Ich finde es äußerst schwierig, zu diesem Roman eine Rezension zu verfassen. Nicht, weil ich zu der Geschichte nichts zu sagen hätte, sondern weil es in diesem Fall besonders schwer ist, zwischen den im Buch geäußerten Ansichten und der Meinung des Autors zu trennen. „Briefe in die chinesische Vergangenheit“ ist ein sehr politisches und gesellschaftskritisches Werk, im Grund mehr Manifest als Roman. Von Umwelt, Rechtssystem und Ernährung bis hin zu Religion, Bildung, Gesundheitssystem und Politik wird die Lebensweise des modernen Deutschen hier unter die Lupe genommen – mit vernichtendem Urteil. Und während ich Rosendorfers Kritik größtenteils zustimme, würde ich mich in einigen Punkten auf keinen Fall anschließen – wobei ich hier wie gesagt von ausgehe, dass es bis zu einem gewissen Grad tatsächlich seine Meinung ist.

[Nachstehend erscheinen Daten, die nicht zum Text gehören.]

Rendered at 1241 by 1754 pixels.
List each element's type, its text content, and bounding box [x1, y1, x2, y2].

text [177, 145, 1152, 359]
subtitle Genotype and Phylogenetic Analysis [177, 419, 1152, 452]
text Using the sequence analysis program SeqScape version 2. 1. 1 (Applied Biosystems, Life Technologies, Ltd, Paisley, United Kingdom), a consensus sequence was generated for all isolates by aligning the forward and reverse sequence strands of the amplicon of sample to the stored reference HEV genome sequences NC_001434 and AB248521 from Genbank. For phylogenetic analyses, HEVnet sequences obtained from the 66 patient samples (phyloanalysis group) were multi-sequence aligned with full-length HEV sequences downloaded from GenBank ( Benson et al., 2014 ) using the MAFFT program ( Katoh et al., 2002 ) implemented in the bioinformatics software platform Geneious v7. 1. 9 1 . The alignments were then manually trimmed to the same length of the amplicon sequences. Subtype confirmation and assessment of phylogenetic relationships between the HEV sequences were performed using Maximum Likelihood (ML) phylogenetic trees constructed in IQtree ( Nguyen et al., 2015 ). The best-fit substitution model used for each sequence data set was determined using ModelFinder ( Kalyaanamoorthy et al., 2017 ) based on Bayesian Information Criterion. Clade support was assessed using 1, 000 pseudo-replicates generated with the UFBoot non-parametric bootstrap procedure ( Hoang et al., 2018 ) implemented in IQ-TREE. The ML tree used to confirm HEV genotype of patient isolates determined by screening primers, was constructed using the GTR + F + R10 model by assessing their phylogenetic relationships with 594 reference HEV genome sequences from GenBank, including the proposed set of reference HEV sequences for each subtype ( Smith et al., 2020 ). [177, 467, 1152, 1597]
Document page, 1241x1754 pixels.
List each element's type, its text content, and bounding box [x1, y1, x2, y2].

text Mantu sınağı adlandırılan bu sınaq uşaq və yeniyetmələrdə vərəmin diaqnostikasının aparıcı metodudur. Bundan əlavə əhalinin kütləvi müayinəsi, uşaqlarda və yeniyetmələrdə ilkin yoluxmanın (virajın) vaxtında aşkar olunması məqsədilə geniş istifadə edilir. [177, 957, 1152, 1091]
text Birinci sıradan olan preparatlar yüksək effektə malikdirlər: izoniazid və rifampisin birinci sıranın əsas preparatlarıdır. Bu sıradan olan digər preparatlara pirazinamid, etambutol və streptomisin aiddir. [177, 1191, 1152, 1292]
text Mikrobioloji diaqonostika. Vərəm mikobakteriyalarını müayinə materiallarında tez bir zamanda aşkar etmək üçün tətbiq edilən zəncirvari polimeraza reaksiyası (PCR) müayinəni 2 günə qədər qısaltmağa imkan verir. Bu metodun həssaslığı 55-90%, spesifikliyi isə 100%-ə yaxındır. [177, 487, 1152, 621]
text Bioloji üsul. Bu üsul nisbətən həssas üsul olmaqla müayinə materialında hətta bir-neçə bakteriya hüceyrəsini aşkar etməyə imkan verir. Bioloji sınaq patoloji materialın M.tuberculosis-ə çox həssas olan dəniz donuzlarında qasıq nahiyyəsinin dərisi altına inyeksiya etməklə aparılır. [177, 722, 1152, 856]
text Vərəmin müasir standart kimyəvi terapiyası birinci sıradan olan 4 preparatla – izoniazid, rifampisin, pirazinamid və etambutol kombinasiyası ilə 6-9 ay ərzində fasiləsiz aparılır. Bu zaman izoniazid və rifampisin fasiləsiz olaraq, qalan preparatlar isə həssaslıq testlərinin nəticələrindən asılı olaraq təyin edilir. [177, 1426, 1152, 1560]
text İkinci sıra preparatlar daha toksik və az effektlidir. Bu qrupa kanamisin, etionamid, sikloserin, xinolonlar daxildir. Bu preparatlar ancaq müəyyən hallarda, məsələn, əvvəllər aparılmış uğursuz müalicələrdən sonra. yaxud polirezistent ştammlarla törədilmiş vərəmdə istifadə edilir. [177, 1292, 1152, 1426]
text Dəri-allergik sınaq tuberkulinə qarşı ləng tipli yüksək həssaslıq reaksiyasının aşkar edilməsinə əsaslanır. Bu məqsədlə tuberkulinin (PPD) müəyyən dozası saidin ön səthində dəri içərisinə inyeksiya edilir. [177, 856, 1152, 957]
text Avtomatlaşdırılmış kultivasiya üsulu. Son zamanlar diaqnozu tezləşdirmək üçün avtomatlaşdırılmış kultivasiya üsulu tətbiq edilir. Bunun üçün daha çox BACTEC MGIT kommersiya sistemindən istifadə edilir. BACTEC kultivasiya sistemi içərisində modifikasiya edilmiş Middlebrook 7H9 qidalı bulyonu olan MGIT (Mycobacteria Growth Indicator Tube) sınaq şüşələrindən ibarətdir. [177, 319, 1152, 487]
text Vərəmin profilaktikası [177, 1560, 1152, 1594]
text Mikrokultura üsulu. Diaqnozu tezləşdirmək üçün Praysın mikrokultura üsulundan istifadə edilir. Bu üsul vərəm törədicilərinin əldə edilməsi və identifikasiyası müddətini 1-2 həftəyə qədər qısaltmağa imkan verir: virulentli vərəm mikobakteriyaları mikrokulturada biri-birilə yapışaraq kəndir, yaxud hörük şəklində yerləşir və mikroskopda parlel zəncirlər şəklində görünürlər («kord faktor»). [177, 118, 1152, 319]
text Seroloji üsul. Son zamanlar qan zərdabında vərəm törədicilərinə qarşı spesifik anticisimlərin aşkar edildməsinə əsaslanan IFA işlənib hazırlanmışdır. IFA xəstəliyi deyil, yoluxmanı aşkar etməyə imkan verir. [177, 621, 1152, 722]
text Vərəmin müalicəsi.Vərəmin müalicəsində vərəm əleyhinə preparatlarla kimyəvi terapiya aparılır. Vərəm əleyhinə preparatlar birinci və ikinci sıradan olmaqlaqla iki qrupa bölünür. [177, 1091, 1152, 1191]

Allerdings sind die Briefe, in denen uns das Leben der „Ba Yan“ beschrieben wird, von einem Mandarin aus dem 10. Jahrhundert verfasst, und viele Bewertungen lassen sich sicher mit dessen kulturellen Hintergrund erklären. Beispielsweise möchte ich dem Autor nur ungern unterstellen, ein Verfechter von Bigamie, Todesstrafe, Feudalismus und allgemeiner Unterdrückung der Frau zu sein. Schon eher als Meinung Rosendorfers würde ich interpretieren, dass hier die Teilung Deutschlands befürwortet und Psychologie als Wissenschaft grundsätzlich abgelehnt wird. Keinem von beidem wurde ich auch nur ansatzweise zustimmen. Vereinzelt merkt man außerdem, dass das Buch ein bisschen Staub angesetzt hat (erschienen ist es 1983), etwa wenn es um das Waldsterben, den kalten Krieg oder „neue“ Medien (= Fernseher) geht.

Ich habe „Briefe in die chinesische Vergangenheit“ definitiv als gesellschaftspolitische Stellungnahme gelesen, doch davon mal ganz abgesehen ist der Roman auch ein wunderbar witziges Lesevergnügen. Für Kao-tai ist die Zeitreise natürlich ein unfassbarer Kulturschock und sieht Dinge, die für uns ganz alltäglich sind, mit ungläubigem Staunen. Ich hatte viel Spaß daran, seine Briefe zu lesen, besonders die Verballhornung deutscher Begriffe hat mich so manches Mal zum Lachen gebracht. Zudem ist Kao-tai ein wunderbar sympathischer Protagonist und geht wunderbar offen und neugierig durch die Welt.

Fazit

Ein kontroverses und zumindest größtenteils immer noch sehr aktuelles Buch! Dass die „Briefe in die chinesische Vergangenheit“ sehr amüsant zu lesen sind, konnte mich allerdings nicht darüber hinwegtrösten, dass hier ein paar ziemlich fragwürdige Ansichten geäußert werden.